Bunga Rendah Dana Bergulir Harus Benar-benar Dirasakan UMKM

Fianti

KBRN, Yogyakarta : Penyaluran dana bergulir untuk Koperasi dan UKM dalam rangka pemulihan ekonomi nasional resmi disalurkan mulai Kamis, (23/7/2020). Penyaluran dana bergulir secara simbolis disampaikan Presiden Joko Widodo kepada sejumlah penerima di Istana Merdeka Jakarta.

Asisten Bidang Perekonomian dan Pembangunan Setda DIY, Drs. Tri Saktiyana, M.M, usai mendampingi Gubernur DIY Sri Sultan Hamengku Buwono X mengikuti acara itu secara virtual dari Ndalem Ageng Kepatihan mengatakan, pemerintah pusat telah menyediakan dana Rp1 triliun, dikelola oleh Lembaga Pembiayaan Dana Bergulir (LPDB) yang berada di bawah Kementerian Koperasi dan UKM RI.

"Dana bergulir itu merupakan dana pinjaman lunak yang disalurkan melalui koperasi-koperasi untuk diteruskan ke anggota-anggotanya, terutama UMKM. Jadi ini pinjaman ya, bukan diberikan gratis," jelasnya, di kepatihan, Kamis, (23/7/2020).

Tri Saktiyana menyebut ada perlakuan khusus dalam penyaluran pinjaman lunak dana bergulir, yakni bunga yang rendah dan grace period.

"Karena ini untuk Koperasi UMKM ya, khusus perlakuannya. Bunganya jelas dibawah KUR yang sekitar 7 persen. Bunga dana bergulir hanya 3 persen se tahun. Tidak hanya itu, dana bergulir ini juga ada grace periode, masa tenggang yang memungkinkan peminjam untuk membayar bunga pinjamannya saja hingga jangka waktu tertentu 3 - 12 bulan. Grace period ini karena masa pandemi ya," terangnya.

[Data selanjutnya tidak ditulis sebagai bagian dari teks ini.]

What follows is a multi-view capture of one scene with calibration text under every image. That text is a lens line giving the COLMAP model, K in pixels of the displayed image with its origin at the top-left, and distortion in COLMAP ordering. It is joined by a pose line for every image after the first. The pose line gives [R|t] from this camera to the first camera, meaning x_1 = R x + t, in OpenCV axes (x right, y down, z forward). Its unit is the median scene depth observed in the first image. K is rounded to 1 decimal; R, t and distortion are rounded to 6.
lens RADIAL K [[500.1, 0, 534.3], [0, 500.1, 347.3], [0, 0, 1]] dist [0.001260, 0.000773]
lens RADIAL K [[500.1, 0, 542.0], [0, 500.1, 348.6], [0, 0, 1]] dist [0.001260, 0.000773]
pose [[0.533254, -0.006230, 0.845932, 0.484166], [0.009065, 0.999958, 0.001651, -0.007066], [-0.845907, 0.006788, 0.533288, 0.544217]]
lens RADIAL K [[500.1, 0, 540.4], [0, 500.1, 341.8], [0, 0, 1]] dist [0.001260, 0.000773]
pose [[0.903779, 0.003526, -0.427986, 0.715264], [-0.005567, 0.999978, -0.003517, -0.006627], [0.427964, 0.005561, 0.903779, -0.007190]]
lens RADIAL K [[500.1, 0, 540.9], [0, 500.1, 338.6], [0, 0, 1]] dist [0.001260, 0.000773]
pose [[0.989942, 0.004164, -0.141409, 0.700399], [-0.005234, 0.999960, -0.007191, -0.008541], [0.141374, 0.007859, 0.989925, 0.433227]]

Tri Saktiyana menyebut hingga saat ini, di DIY baru ada 20 koperasi yang menerima dana bergulir pemulihan ekonomi nasional ini. Salahsatu penerima dana bergulir dari DIY yaitu BMT Beringharjo, dengan dana bergulir yang diterima sekitar 15 milyar. Ia berharap koperasi lain di DIY segera memanfaatkan peluang ini untuk memulihkan usaha anggotanya.

"Dari dana 1 Trilliun itu, baru 350 M yang tersalur. masih terbuka banyak. Kami harap koperasi-koperasi yang memerlukan bisa mengajukan dana bergulir ini. Ini hanya untuk koperasi ya, nanti koperasi menyampaikan ke anggotanya yang UMKM," paparnya.

Sementara itu, Koordinator Pendamping UKM Yogyakarta, Fatma Arief Fianti menyebut, dana bergulir yang dikucurkan pemerintah merupakan angin segar bagi UMKM, yang terpuruk akibat pandemi. Pihaknya berharap pemerintah mensosialisasikan dana bergulir ini, secara massif kepada kelompok kelompok UMKM.

"Pinjaman lunak dana bergulir ini lah yang kami harapkan. Karena dampak pandemi itu, membuat cashflow kami sulit. Mau mengajukan pinjaman ke bank, tentu berpikir angsuran dan agunannya. Dengan dana bergulir ini sangat membantu. Kami berharap pemerintah segera mensosialisasikan secara masif. Sekarang kan bisa lewat online, menyasar banyak orang," katanya.

Selain itu, pemerintah juga harus memastikan pelaku UMKM benar-benar dapat merasakan pinjaman lunak dengan bunga rendah yang diberikan pemerintah melalui dana bergulir ini. Jangan sampai, ketika sampai di UMKM bunganya tetap tinggi.

"Pengalaman Dana Bergulir saat gempa dulu, melalui koperasi. Koperasinya menerapkan aturannya juga. Jadi bunganya tetap saja tinggi. Nah , pemerintah harus mengantisipasi itu. Pemerintah harus membuat aturan yang menentukan batasan maksimal bunga di koperasinya itu. Sehingga benar-benar membantu masyarakat. Jangan sampai, dari pemerintah 3 persen an, di koperasi bunga lagi terus jadi tinggi juga. Bunga dana bergulir yang ditanggung UMKM harus benar-benar jauh lebih rendah dari KUR," urainya. (wur/yyw).